Base callback class

Callbacks

The training cycle in MRL is built around the Callback system. Rather than trying to explicitly define every training cycle variant, Callbacks define a series of events (see Events) that occur during training and allow users to easily hook into those events. The result is an extremely flexible framework that can adapt to most generative design challenges.

Callbacks use the __call__ function to organize events. The call function will be passed an event name, like compute_reward. If the Callback function has an attribute that matches the event name, the attribute is called.

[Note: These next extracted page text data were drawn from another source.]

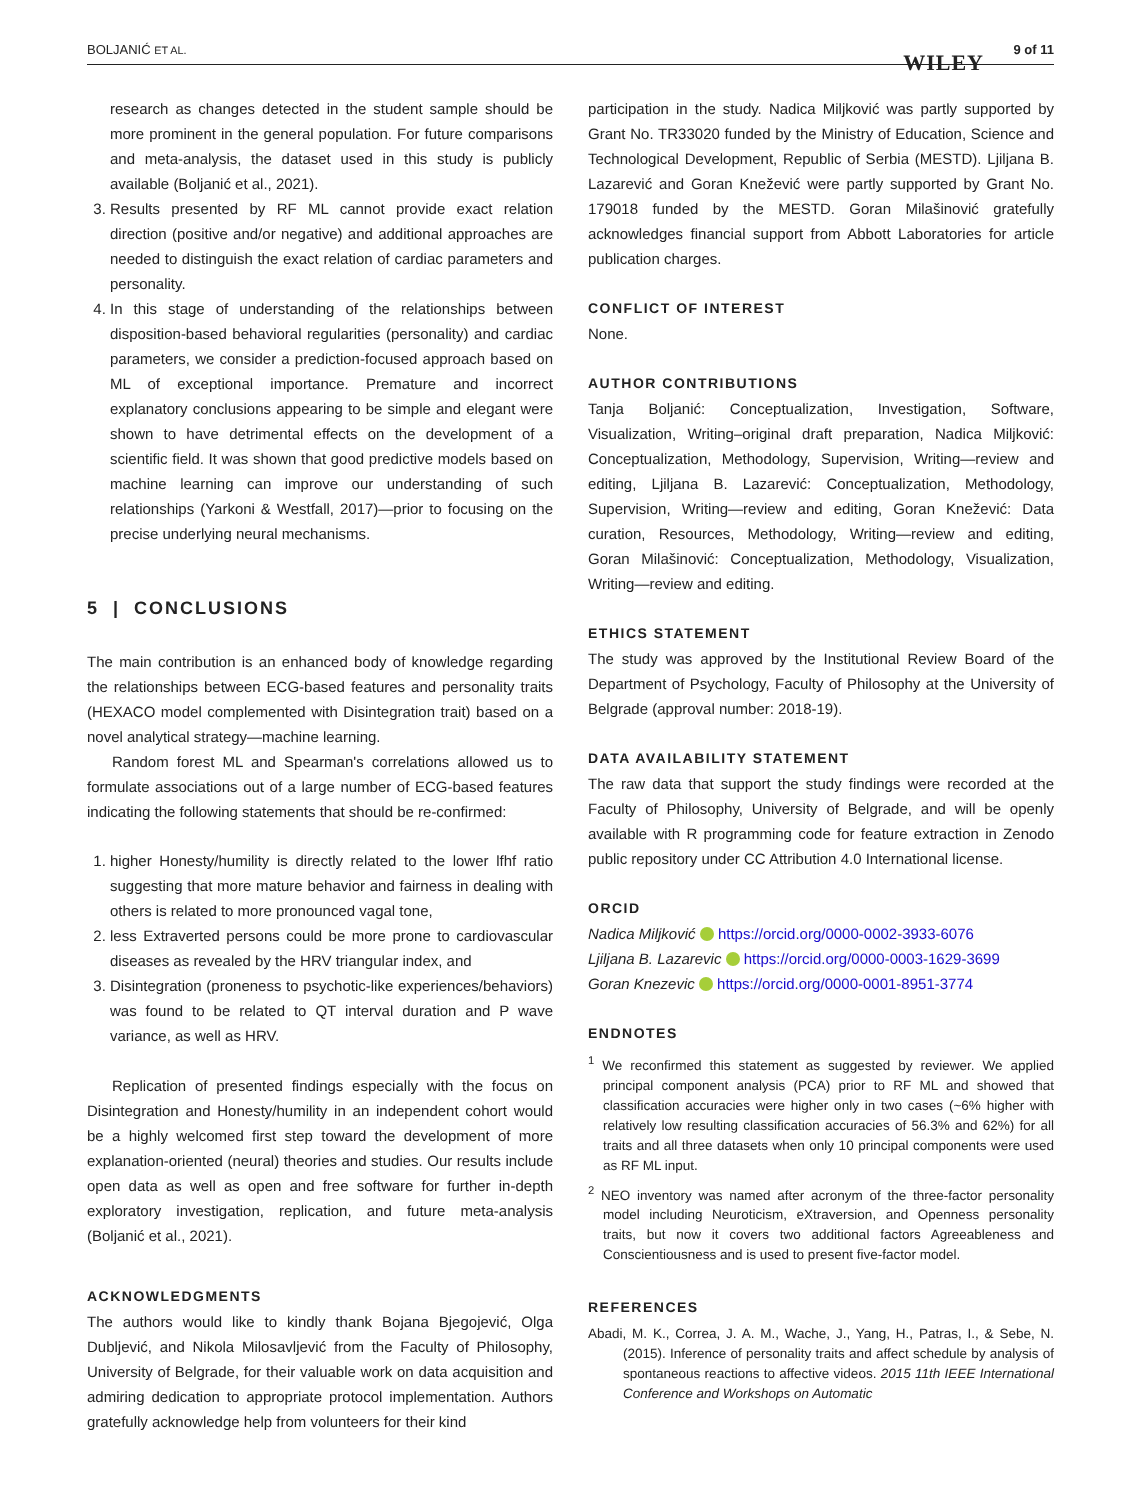BOLJANIĆ ET AL.
WILEY
9 of 11
research as changes detected in the student sample should be more prominent in the general population. For future comparisons and meta-analysis, the dataset used in this study is publicly available (Boljanić et al., 2021).
3. Results presented by RF ML cannot provide exact relation direction (positive and/or negative) and additional approaches are needed to distinguish the exact relation of cardiac parameters and personality.
4. In this stage of understanding of the relationships between disposition-based behavioral regularities (personality) and cardiac parameters, we consider a prediction-focused approach based on ML of exceptional importance. Premature and incorrect explanatory conclusions appearing to be simple and elegant were shown to have detrimental effects on the development of a scientific field. It was shown that good predictive models based on machine learning can improve our understanding of such relationships (Yarkoni & Westfall, 2017)—prior to focusing on the precise underlying neural mechanisms.
5 | CONCLUSIONS
The main contribution is an enhanced body of knowledge regarding the relationships between ECG-based features and personality traits (HEXACO model complemented with Disintegration trait) based on a novel analytical strategy—machine learning.
Random forest ML and Spearman's correlations allowed us to formulate associations out of a large number of ECG-based features indicating the following statements that should be re-confirmed:
1. higher Honesty/humility is directly related to the lower lfhf ratio suggesting that more mature behavior and fairness in dealing with others is related to more pronounced vagal tone,
2. less Extraverted persons could be more prone to cardiovascular diseases as revealed by the HRV triangular index, and
3. Disintegration (proneness to psychotic-like experiences/behaviors) was found to be related to QT interval duration and P wave variance, as well as HRV.
Replication of presented findings especially with the focus on Disintegration and Honesty/humility in an independent cohort would be a highly welcomed first step toward the development of more explanation-oriented (neural) theories and studies. Our results include open data as well as open and free software for further in-depth exploratory investigation, replication, and future meta-analysis (Boljanić et al., 2021).
ACKNOWLEDGMENTS
The authors would like to kindly thank Bojana Bjegojević, Olga Dubljević, and Nikola Milosavljević from the Faculty of Philosophy, University of Belgrade, for their valuable work on data acquisition and admiring dedication to appropriate protocol implementation. Authors gratefully acknowledge help from volunteers for their kind
participation in the study. Nadica Miljković was partly supported by Grant No. TR33020 funded by the Ministry of Education, Science and Technological Development, Republic of Serbia (MESTD). Ljiljana B. Lazarević and Goran Knežević were partly supported by Grant No. 179018 funded by the MESTD. Goran Milašinović gratefully acknowledges financial support from Abbott Laboratories for article publication charges.
CONFLICT OF INTEREST
None.
AUTHOR CONTRIBUTIONS
Tanja Boljanić: Conceptualization, Investigation, Software, Visualization, Writing–original draft preparation, Nadica Miljković: Conceptualization, Methodology, Supervision, Writing—review and editing, Ljiljana B. Lazarević: Conceptualization, Methodology, Supervision, Writing—review and editing, Goran Knežević: Data curation, Resources, Methodology, Writing—review and editing, Goran Milašinović: Conceptualization, Methodology, Visualization, Writing—review and editing.
ETHICS STATEMENT
The study was approved by the Institutional Review Board of the Department of Psychology, Faculty of Philosophy at the University of Belgrade (approval number: 2018-19).
DATA AVAILABILITY STATEMENT
The raw data that support the study findings were recorded at the Faculty of Philosophy, University of Belgrade, and will be openly available with R programming code for feature extraction in Zenodo public repository under CC Attribution 4.0 International license.
ORCID
Nadica Miljković https://orcid.org/0000-0002-3933-6076
Ljiljana B. Lazarevic https://orcid.org/0000-0003-1629-3699
Goran Knezevic https://orcid.org/0000-0001-8951-3774
ENDNOTES
<sup>1</sup> We reconfirmed this statement as suggested by reviewer. We applied principal component analysis (PCA) prior to RF ML and showed that classification accuracies were higher only in two cases (~6% higher with relatively low resulting classification accuracies of 56.3% and 62%) for all traits and all three datasets when only 10 principal components were used as RF ML input.
<sup>2</sup> NEO inventory was named after acronym of the three-factor personality model including Neuroticism, eXtraversion, and Openness personality traits, but now it covers two additional factors Agreeableness and Conscientiousness and is used to present five-factor model.
REFERENCES
Abadi, M. K., Correa, J. A. M., Wache, J., Yang, H., Patras, I., & Sebe, N. (2015). Inference of personality traits and affect schedule by analysis of spontaneous reactions to affective videos. 2015 11th IEEE International Conference and Workshops on Automatic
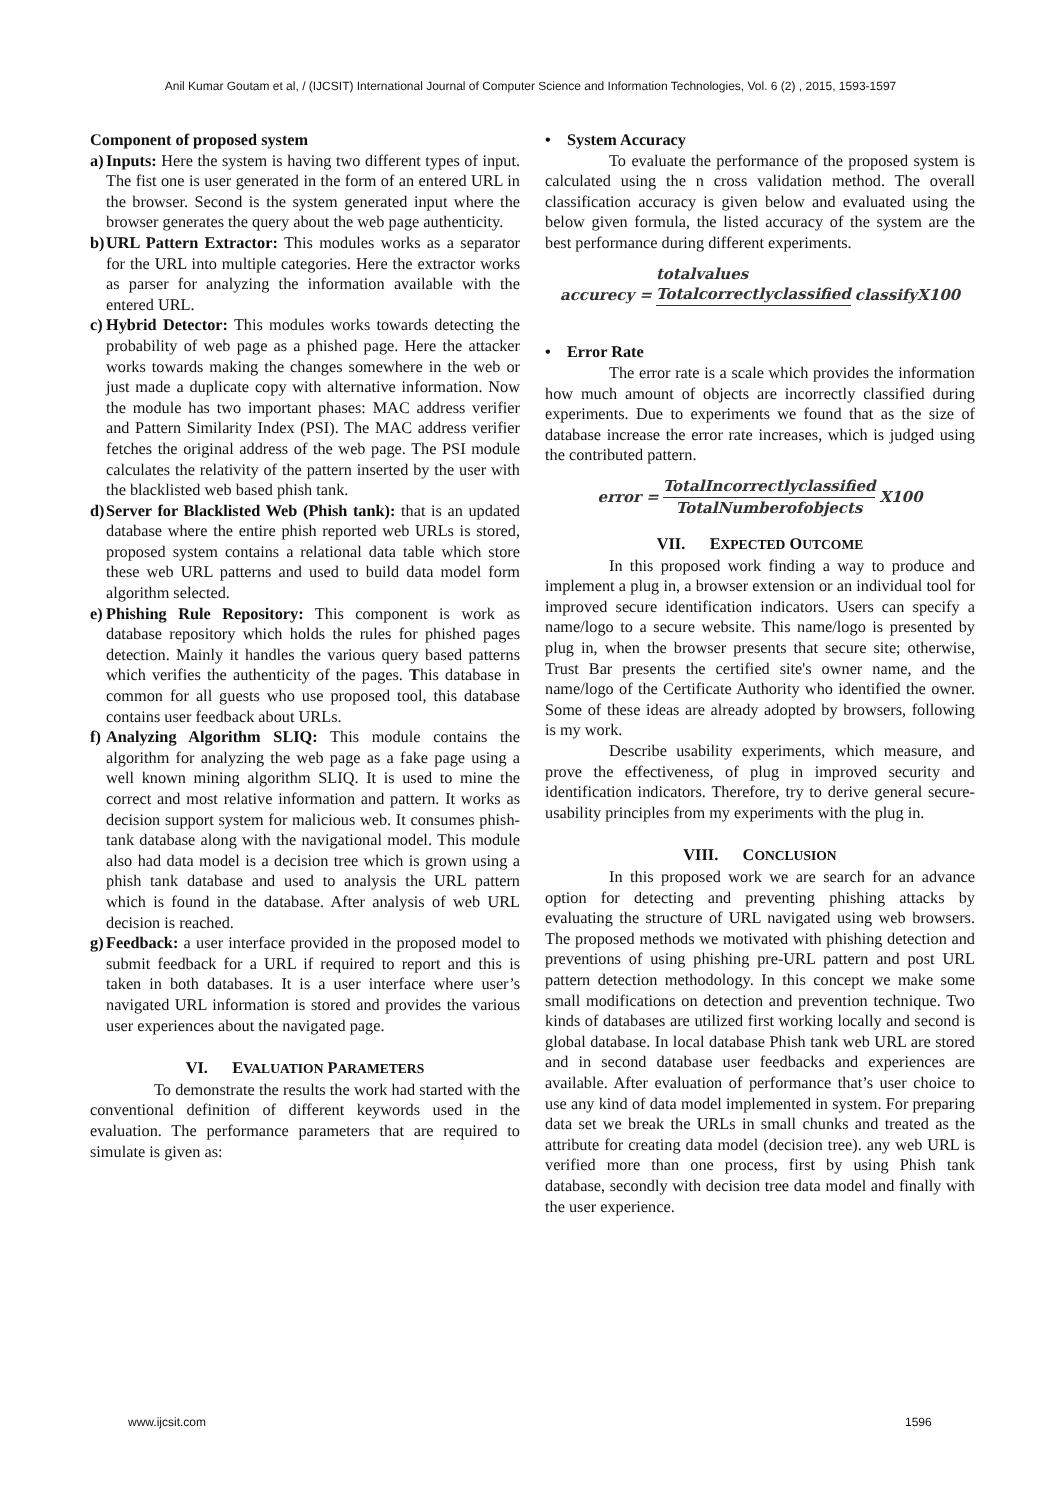Anil Kumar Goutam et al, / (IJCSIT) International Journal of Computer Science and Information Technologies, Vol. 6 (2) , 2015, 1593-1597
Component of proposed system
a) Inputs: Here the system is having two different types of input. The fist one is user generated in the form of an entered URL in the browser. Second is the system generated input where the browser generates the query about the web page authenticity.
b) URL Pattern Extractor: This modules works as a separator for the URL into multiple categories. Here the extractor works as parser for analyzing the information available with the entered URL.
c) Hybrid Detector: This modules works towards detecting the probability of web page as a phished page. Here the attacker works towards making the changes somewhere in the web or just made a duplicate copy with alternative information. Now the module has two important phases: MAC address verifier and Pattern Similarity Index (PSI). The MAC address verifier fetches the original address of the web page. The PSI module calculates the relativity of the pattern inserted by the user with the blacklisted web based phish tank.
d) Server for Blacklisted Web (Phish tank): that is an updated database where the entire phish reported web URLs is stored, proposed system contains a relational data table which store these web URL patterns and used to build data model form algorithm selected.
e) Phishing Rule Repository: This component is work as database repository which holds the rules for phished pages detection. Mainly it handles the various query based patterns which verifies the authenticity of the pages. This database in common for all guests who use proposed tool, this database contains user feedback about URLs.
f) Analyzing Algorithm SLIQ: This module contains the algorithm for analyzing the web page as a fake page using a well known mining algorithm SLIQ. It is used to mine the correct and most relative information and pattern. It works as decision support system for malicious web. It consumes phish-tank database along with the navigational model. This module also had data model is a decision tree which is grown using a phish tank database and used to analysis the URL pattern which is found in the database. After analysis of web URL decision is reached.
g) Feedback: a user interface provided in the proposed model to submit feedback for a URL if required to report and this is taken in both databases. It is a user interface where user’s navigated URL information is stored and provides the various user experiences about the navigated page.
VI. EVALUATION PARAMETERS
To demonstrate the results the work had started with the conventional definition of different keywords used in the evaluation. The performance parameters that are required to simulate is given as:
• System Accuracy
To evaluate the performance of the proposed system is calculated using the n cross validation method. The overall classification accuracy is given below and evaluated using the below given formula, the listed accuracy of the system are the best performance during different experiments.
accurecy = totalvalues
Totalcorrectlyclassified classifyX100
• Error Rate
The error rate is a scale which provides the information how much amount of objects are incorrectly classified during experiments. Due to experiments we found that as the size of database increase the error rate increases, which is judged using the contributed pattern.
error = TotalIncorrectlyclassified TotalNumberofobjects X100
VII. EXPECTED OUTCOME
In this proposed work finding a way to produce and implement a plug in, a browser extension or an individual tool for improved secure identification indicators. Users can specify a name/logo to a secure website. This name/logo is presented by plug in, when the browser presents that secure site; otherwise, Trust Bar presents the certified site's owner name, and the name/logo of the Certificate Authority who identified the owner. Some of these ideas are already adopted by browsers, following is my work.
Describe usability experiments, which measure, and prove the effectiveness, of plug in improved security and identification indicators. Therefore, try to derive general secure-usability principles from my experiments with the plug in.
VIII. CONCLUSION
In this proposed work we are search for an advance option for detecting and preventing phishing attacks by evaluating the structure of URL navigated using web browsers. The proposed methods we motivated with phishing detection and preventions of using phishing pre-URL pattern and post URL pattern detection methodology. In this concept we make some small modifications on detection and prevention technique. Two kinds of databases are utilized first working locally and second is global database. In local database Phish tank web URL are stored and in second database user feedbacks and experiences are available. After evaluation of performance that’s user choice to use any kind of data model implemented in system. For preparing data set we break the URLs in small chunks and treated as the attribute for creating data model (decision tree). any web URL is verified more than one process, first by using Phish tank database, secondly with decision tree data model and finally with the user experience.
www.ijcsit.com 1596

Callbacks have access to the training environment (see Environment) and can access the training environment, the model/agent, the training buffer, training log, other callbacks and all other aspects of the training state

class Callback[source]

Callback(name='base_callback', order=10)

class Event[source]

Event()

Event

Base class for events

class Setup[source]

Setup() :: Event

Setup

Setup is called after an Environment is created. The setup step is used to do things like set attributes or add logging terms

class BeforeTrain[source]

BeforeTrain() :: Event

BeforeTrain

This event is called by Environment.fit before the first batch is run

class BuildBuffer[source]

BuildBuffer() :: Event

BuildBuffer

The build buffer event is used to add samples to the Buffer

class FilterBuffer[source]

FilterBuffer() :: Event

FilterBuffer

The filter buffer event is used to screen items added to the buffer during build_buffer and remove ones that do not match the filter criteria

class AfterBuildBuffer[source]

AfterBuildBuffer() :: Event

AfterBuildBuffer

This event is called after the buffer has been filtered and before the next batch starts. This event can be used to evaluate metrics and statistics related to the buffer creation

class BeforeBatch[source]

BeforeBatch() :: Event

BeforeBatch

This event is called before the next batch is sampled

class SampleBatch[source]

SampleBatch() :: Event

SampleBatch

This event produces a series of samples that are added to the next batch

class BeforeFilterBatch[source]

BeforeFilterBatch() :: Event

BeforeFilterBatch

This event is called before the current batch is filtered

class FilterBatch[source]

FilterBatch() :: Event

FilterBatch

This event is used to screen items in the current batch and remove items that do not match the filter criteria

class AfterSample[source]

AfterSample() :: Event

AfterSample

This event is called after a batch is sampled and filtered. This event can be used to log stats about the last batch

class BeforeComputeReward[source]

BeforeComputeReward() :: Event

BeforeComputeReward

This event is called prior to computing rewards on the current batch. This event can be used to generate any inputs required for computing rewards

class ComputeReward[source]

ComputeReward() :: Event

ComputeReward

This event is used to compute rewards for the current batch

All rewards should be added to self.environmemnt.batch_state.rewards

class AfterComputeReward[source]

AfterComputeReward() :: Event

AfterComputeReward

This event is called after all rewards have been computed. This event can be used to log stats and metrics related to the rewards for the current batch

class RewardModification[source]

RewardModification() :: Event

RewardModification

This event is used to modify rewards before they are used to compute the model's loss. Reward modifications encompass changes to rewards in the context of the current training cycle. These are things like "give a score bonus to new samples that havent't been seen before" or "penalize the score of samples that have occurred in the last 5 batches".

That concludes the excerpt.